Coalition says deadly Yemen raid hit rebels, not school

RIYADH/SANAA (AFP) – The Saudi-led coalition on Sunday (Aug 14) denied targeting a school in Yemen’s rebel-held north in an attack that Doctors Without Borders said killed 10 children.

“The coalition denied targeting a school,” coalition spokesman General Ahmed Assiri said in a statement to AFP. “The aircraft has bombed a training camp for the coup militias (rebels) called Huda in Saada.” The rebels “are using children as recruits” at the camp, he alleged.

Earlier, Doctors Without Borders (MSF) said Saudi-led air strikes on a school in a rebel-held province of northern Yemen had killed 10 children and wounded 28 others.

“We received 10 dead children and 28 wounded, all under the age of 15, who are victims of air strikes on a Koranic school in Haydan,” in Saada province, said MSF spokeswoman Malak Shaher, adding the attack took place on Saturday.

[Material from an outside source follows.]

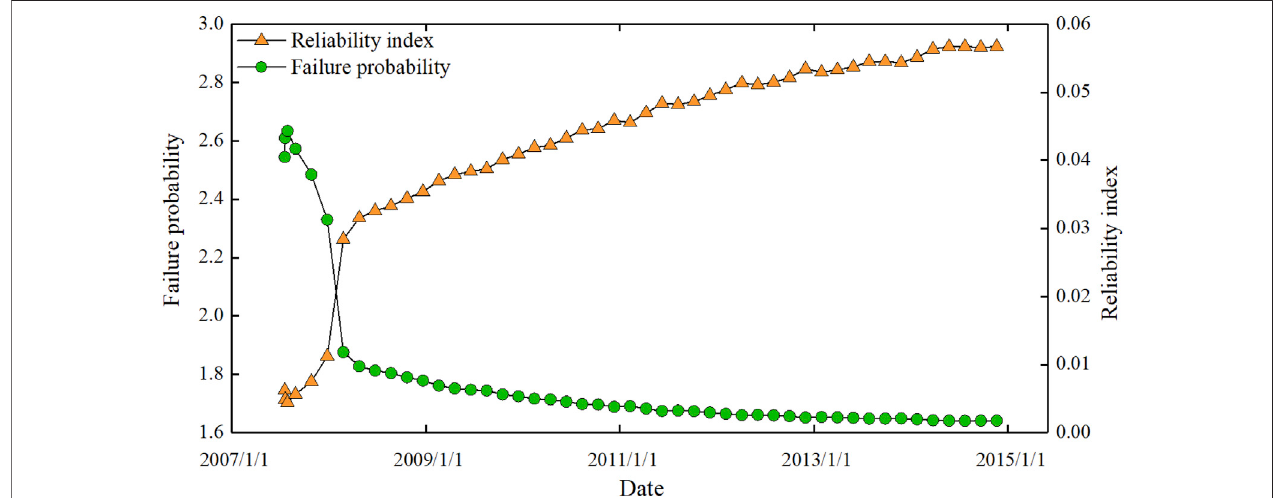
FIGURE 13 | Stability and reliability indexes of the left bank slope and the probability of failure over time curve.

Shaher told AFP that MSF had received the children at a field hospital near the school before they were transferred to a public hospital.

The Iran-backed Huthi rebels posted pictures and videos on Facebook of dead and bloodied children wrapped in blankets.

Huthi spokesman Mohammed Abdulsalam said warplanes “targeted” children at the Jomaa bin Fadhel school, in what he described as a “heinous crime”.

The United Nation’s children agency, Unicef, confirmed the attack warning that “with the intensification in violence across the country in the past week, the number of children killed and injured by air strikes, street fighting and landmines has grown sharply.” “Unicef calls on all parties to the conflict in Yemen to respect and abide by their obligations under international law,” it said.

“This includes the obligation to only target combatants and limit harm to civilians and civilian infrastructure.” Saudi Arabia reacted angrily to a decision in June to blacklist the coalition after a UN report found the Arab alliance responsible for 60 per cent of the 785 deaths of children in Yemen last year.

UN chief Ban Ki Moon had accused Saudi Arabia of threatening to cut off funding to UN aid programmes over the blacklist, a charge denied by Riyadh.

The UN says more than 6,400 people, mostly civilians, have been killed in Yemen since the coalition air campaign began in March last year.